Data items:
━━━━━━━━

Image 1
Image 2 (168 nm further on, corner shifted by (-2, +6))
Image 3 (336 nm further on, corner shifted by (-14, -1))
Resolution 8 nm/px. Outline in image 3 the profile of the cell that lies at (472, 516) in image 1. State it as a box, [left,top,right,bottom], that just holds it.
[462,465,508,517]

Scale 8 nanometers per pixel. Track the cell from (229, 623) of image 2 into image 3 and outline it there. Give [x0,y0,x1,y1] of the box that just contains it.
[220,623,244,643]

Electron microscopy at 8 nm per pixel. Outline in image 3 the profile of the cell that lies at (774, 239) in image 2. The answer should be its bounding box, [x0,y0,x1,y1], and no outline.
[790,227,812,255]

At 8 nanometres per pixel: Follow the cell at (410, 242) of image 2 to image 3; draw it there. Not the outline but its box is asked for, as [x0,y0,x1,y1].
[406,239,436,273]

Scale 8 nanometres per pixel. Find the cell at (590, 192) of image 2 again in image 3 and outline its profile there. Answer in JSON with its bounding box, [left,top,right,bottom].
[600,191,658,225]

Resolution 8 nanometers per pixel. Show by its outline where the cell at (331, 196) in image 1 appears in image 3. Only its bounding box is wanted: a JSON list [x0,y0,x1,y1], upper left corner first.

━━━━━━━━

• [Your instructions]:
Set every entry down once more, exactly as written above.

• [Answer box]:
Image 1
Image 2 (168 nm further on, corner shifted by (-2, +6))
Image 3 (336 nm further on, corner shifted by (-14, -1))
Resolution 8 nm/px. Outline in image 3 the profile of the cell that lies at (472, 516) in image 1. State it as a box, [left,top,right,bottom], that just holds it.
[462,465,508,517]

Scale 8 nanometers per pixel. Track the cell from (229, 623) of image 2 into image 3 and outline it there. Give [x0,y0,x1,y1] of the box that just contains it.
[220,623,244,643]

Electron microscopy at 8 nm per pixel. Outline in image 3 the profile of the cell that lies at (774, 239) in image 2. The answer should be its bounding box, [x0,y0,x1,y1], and no outline.
[790,227,812,255]

At 8 nanometres per pixel: Follow the cell at (410, 242) of image 2 to image 3; draw it there. Not the outline but its box is asked for, as [x0,y0,x1,y1].
[406,239,436,273]

Scale 8 nanometres per pixel. Find the cell at (590, 192) of image 2 again in image 3 and outline its profile there. Answer in JSON with its bounding box, [left,top,right,bottom].
[600,191,658,225]

Resolution 8 nanometers per pixel. Show by its outline where the cell at (331, 196) in image 1 appears in image 3. Only its bounding box is wanted: a JSON list [x0,y0,x1,y1], upper left corner first.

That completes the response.